Needless to mention, with the implementation of GAAR taxpayers should prioritize the genuine commercial purpose of their corporate structures, beyond merely obtaining tax benefits. The business decision-makers’ first and most important course of action following GAAR will be to review their tax positions since such positions will be evaluated for compliance with GAAR and will thus need to be changed on the corporate level.

The applicability of these provisions is very wide as it is intended to cover not only domestic transactions but cross border transactions too. Also, with active participation of G20 countries in the BEPS project, countries are adopting concentrated and systematic efforts towards establishing tax policies which will protect its tax base. Various anti-tax avoidance measures have been incorporated in the domestic tax laws of countries as well as in treaties.

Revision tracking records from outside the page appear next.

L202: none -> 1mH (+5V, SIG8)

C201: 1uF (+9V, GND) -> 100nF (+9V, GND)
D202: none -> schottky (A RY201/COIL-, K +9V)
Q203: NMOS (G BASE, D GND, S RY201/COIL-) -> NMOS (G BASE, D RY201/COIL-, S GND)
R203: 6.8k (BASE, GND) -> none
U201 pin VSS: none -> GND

To navigate this evolving landscape in cross border transactions, corporates are increasingly conducting in-depth assessments to determine their eligibility for treaty benefits. This involves closely examining specific conditions, such as the “limitation of benefits” clause, to ascertain whether they qualify for reduced withholding tax rates and other advantages under the treaty. Concurrently, companies are proactively engaging in transfer pricing risk assessments to identify and mitigate potential issues before they escalate. In doing so, they take into account the potential impact of BEPS-related measures on their transfer pricing arrangements. Thus, with the global attention corporate tax governance and tax risk management is receiving, now is a good time for corporates to reflect on their tax governance frameworks and tax controls and consider whether their current framework is robust enough in the current climate.

Further, it is well recognised that as the business landscape evolves, organizations adopt innovative corporate structures and adhere to best governance practices to thrive in a constantly changing environment. Human ingenuity being the driver of innovative corporate structuring plays a crucial
role in recognizing the need for change and innovation in corporate structures. Implementing best corporate governance practices helps organizations strike a balance between compliance and innovation. Best governance practices provide a framework within which human ingenuity can drive innovative solutions while ensuring ethical and legal conduct.

The interplay between human ingenuity, corporate structuring, and best governance practices is essential for organizational growth and success. By embracing human ingenuity and following best governance practices, companies can adapt to a changing business landscape, navigate complex regulations, achieve optimal tax outcomes, and foster an environment that promotes innovation.

Thus, the corporates should review whether their existing tax frameworks embrace the principles of transparency, substantiation, and economic substance and continue to be in line with and are integrated with broader business strategies. This will help organizations navigate the complexities of anti-avoidance regulations and achieve optimal tax outcomes. It is not uncommon for businesses to be missing opportunities or creating risks by inadvertently excluding tax considerations from their business strategy and decision-making processes. Thus, to steer this complex landscape of anti- avoidance regulations, comprehensive understanding, transparency, and a commitment to legitimate tax planning is essential and seeking professional guidance from the experts in the matter would be helpful. By adhering to this, corporates can responsibly optimise their tax liability within the confines of the law, ensuring both compliance and fiscal prudence.